In a Kansas trial, David A. Stevenson, was convicted this summer of the May 2008 murder of his father, Walter Stevenson. The Hays Daily News wrote how "a portrait of a family split apart by money quickly is being painted." David Stevenson's alleged motive involved a trust dispute in which his father was seeking to remove him as a trustee while retaining his beneficiary status.
In response to Bonny Stevenson having written about $30,000 worth of checks to her son, one lawyer also testified of the elder Stevenson wanting to protect his wife who was then in the early stages of Alzheimer's with a guardianship.
In August, a Gove County jury found Stevenson guilty and in October, he was sentenced to life in prison.
Hulk Hogan making the talk show rounds promoting his new book brings to mind an attempted murder case involving an estate. In August 2007, Hogan's son, Nick Bollea, had a wreck and while Bollea escaped without injury, his passenger, John Graziano, suffered severe brain damage leaving him largely incapacitated. It was only in September, two years after the accident, that Graziano was deemed improved enough to leave a Florida hospital.

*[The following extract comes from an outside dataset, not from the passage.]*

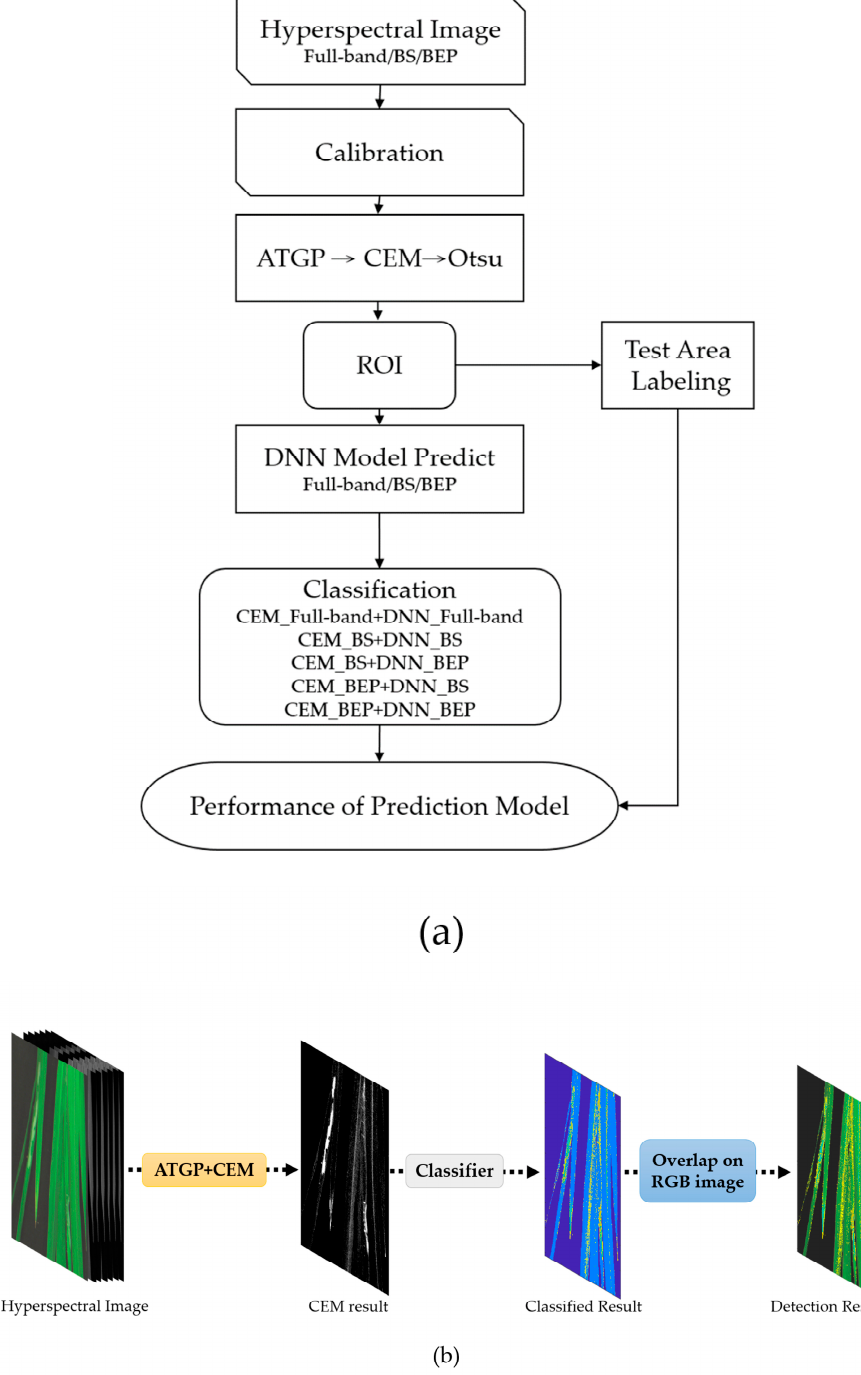
Figure 6. ( a ) Flow chart of the DNN model is used to predict unknown samples. ( b ) Flow chart of DNN model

Meanwhile, Edward Graziano, John's father, is in the Pinellas County Jail, awaiting trial on a murder-for-hire charge. Here's how Tampa Bay Online described the situation at the time of the arrest:
Debra is a guardian for her son, John Graziano, the Iraq war veteran who was left in a semi-conscious state after a car wreck with Nick Bollea. She and her family are suing the Bollea family – Nick, his mother Linda Bollea and Linda's estranged husband Terry, who is better known as former wrestler Hulk Hogan.
The Graziano family thinks the Bolleas are liable for John's injuries and are seeking millions of dollars. Lawyers involved in the lawsuit have said Edward stood to gain financially as a result of Debra's death, either because he would become the family guardian or because he would get a greater share of any award or settlement.
Truth is stranger than fiction. Estate looting is nothing new and disputes are often relegated to pay-to-play civil venues. With that though, one has to wonder that for every case being exposed or made public, how many more might there be about which you never hear?